*** Begin section ***

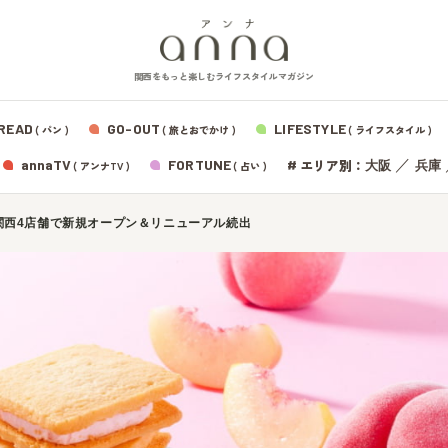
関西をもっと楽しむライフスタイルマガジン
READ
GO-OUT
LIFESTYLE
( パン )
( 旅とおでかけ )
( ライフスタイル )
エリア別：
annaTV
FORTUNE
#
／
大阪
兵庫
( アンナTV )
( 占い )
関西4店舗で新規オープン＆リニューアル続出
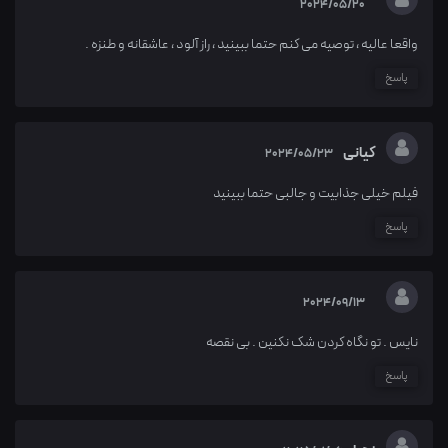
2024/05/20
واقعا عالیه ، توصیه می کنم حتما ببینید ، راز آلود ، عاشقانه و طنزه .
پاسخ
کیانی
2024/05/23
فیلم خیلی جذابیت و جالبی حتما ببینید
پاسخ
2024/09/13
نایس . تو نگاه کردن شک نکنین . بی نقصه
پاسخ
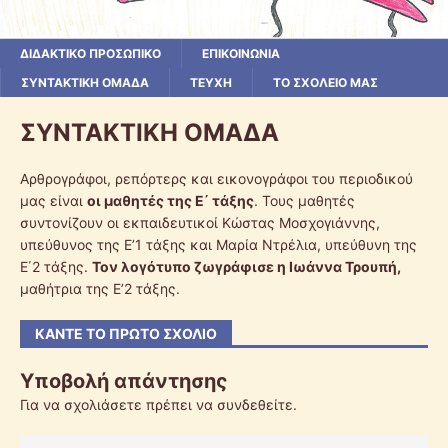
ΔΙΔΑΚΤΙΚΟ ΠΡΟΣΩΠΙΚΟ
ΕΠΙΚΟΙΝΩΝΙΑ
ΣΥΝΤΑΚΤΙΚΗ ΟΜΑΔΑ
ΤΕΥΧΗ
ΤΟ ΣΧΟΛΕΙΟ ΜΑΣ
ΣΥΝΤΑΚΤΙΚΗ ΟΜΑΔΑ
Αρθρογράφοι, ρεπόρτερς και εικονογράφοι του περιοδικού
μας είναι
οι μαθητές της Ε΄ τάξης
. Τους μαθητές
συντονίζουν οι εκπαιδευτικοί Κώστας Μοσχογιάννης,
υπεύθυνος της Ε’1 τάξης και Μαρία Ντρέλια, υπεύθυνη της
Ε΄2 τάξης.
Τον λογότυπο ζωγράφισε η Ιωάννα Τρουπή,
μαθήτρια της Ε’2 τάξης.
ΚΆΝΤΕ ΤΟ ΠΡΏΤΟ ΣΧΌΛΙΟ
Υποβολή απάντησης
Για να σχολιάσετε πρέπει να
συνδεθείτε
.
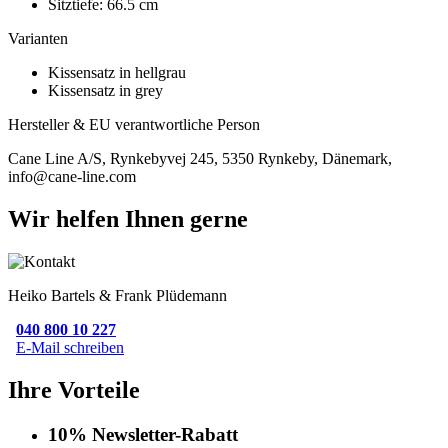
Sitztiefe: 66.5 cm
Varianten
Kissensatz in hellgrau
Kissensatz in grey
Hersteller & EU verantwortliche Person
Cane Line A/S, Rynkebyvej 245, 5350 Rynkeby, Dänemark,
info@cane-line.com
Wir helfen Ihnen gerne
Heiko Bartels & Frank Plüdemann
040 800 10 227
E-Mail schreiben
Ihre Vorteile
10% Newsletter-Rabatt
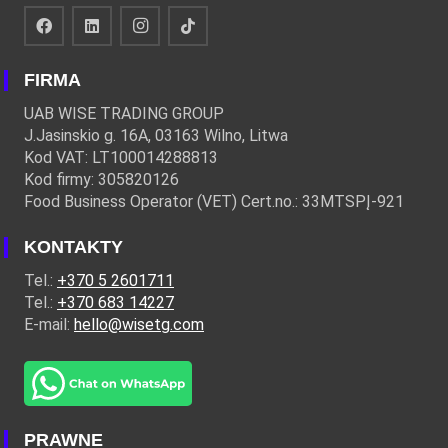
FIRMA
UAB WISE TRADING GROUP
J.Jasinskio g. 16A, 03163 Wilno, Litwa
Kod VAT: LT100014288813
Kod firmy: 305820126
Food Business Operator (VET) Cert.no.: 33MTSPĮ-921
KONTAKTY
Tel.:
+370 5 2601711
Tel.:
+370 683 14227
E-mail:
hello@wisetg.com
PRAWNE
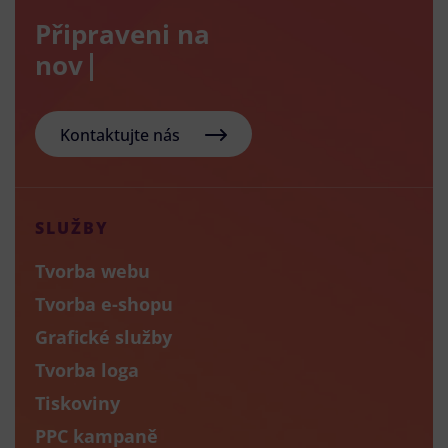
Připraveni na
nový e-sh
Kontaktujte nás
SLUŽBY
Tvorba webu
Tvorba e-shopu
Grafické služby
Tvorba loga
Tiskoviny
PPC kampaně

*** End section ***

HOW TO COMPLETE THIS TASK = Find the word "Tvorba" in the entries above and gather every line that holds it.

RESPONSE BOX =
Tvorba webu
Tvorba e-shopu
Tvorba loga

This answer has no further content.